Deniz Yorukoglu 1, Yun William Yu 1,2, Jian Peng 1,2,3, Bonnie Berger 1,2
PMCID: PMC5080835  NIHMSID: NIHMS822731  PMID: 27054987

To the Editor

The analysis and storage of ever-increasing amounts of sequencing data present a huge computational challenge for the genomics community1. However, only a small proportion of this sequence information varies between individuals, and it is this variation that we hope to identify and understand. Recently, compressive genomics has been introduced as a way of improving the accuracy and efficiency of searching large sequencing databases2. Compressive genomics removes redundancies in genomic sequences and enables compressed data to be analyzed directly—facilitating parsimonious storage and fast access. This approach has been shown to accelerate the performance of standard search tools, such as BLAST and BLAT2. Although some read-mapping tools also remove redundancies in the reference genome to facilitate mapping individual reads3, 4, 5, they do not take full advantage of the redundancy across reads present in large sequencing data sets, which are often much larger and more redundant than the reference genome itself6 (Supplementary Figure S1a).
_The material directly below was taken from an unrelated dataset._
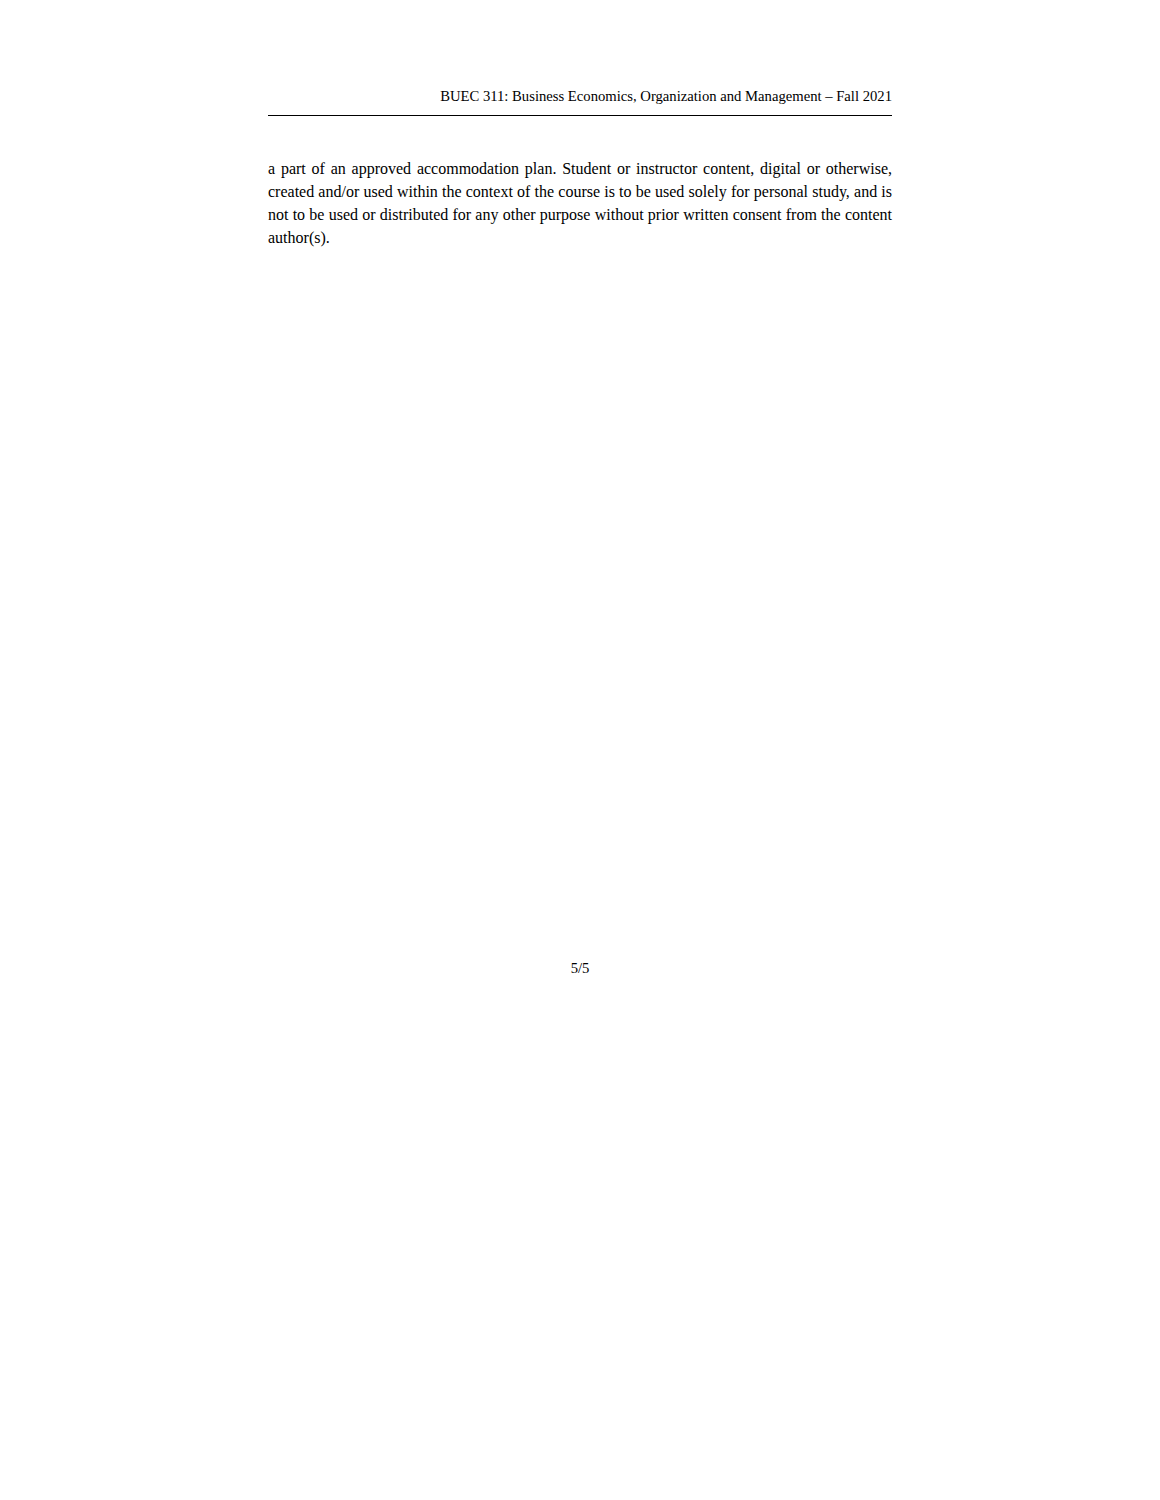BUEC 311: Business Economics, Organization and Management – Fall 2021
a part of an approved accommodation plan. Student or instructor content, digital or otherwise, created and/or used within the context of the course is to be used solely for personal study, and is not to be used or distributed for any other purpose without prior written consent from the content author(s).
5/5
In this correspondence, we report the development of CORA (compressive read-mapping accelerator; Supplementary Software and http://cora.csail.mit.edu)—a computational tool that utilizes compressive acceleration to boost the performance of existing read mappers3, 4, 7 (Supplementary Figure S1b). CORA takes as input a sequencing read data set in FASTQ format and an off-the-shelf read-mapper. The read data sets are compressed into mid-size (typically ~30-60 bp) k-mer sets that contain only nonredundant sequence information. These representative k-mers are then mapped onto the reference genome using the existing read-mapper by means of a plug-in architecture. A high-resolution homology table is created for the reference sequence by mapping the reference to itself. The homology table contains all homologous pairs of loci in the reference above a similarity threshold, allowing fast, direct access to similar locations in the reference during mapping. The resulting mappings are outputted to a SAM file that can be readily integrated into existing sequence analysis pipelines.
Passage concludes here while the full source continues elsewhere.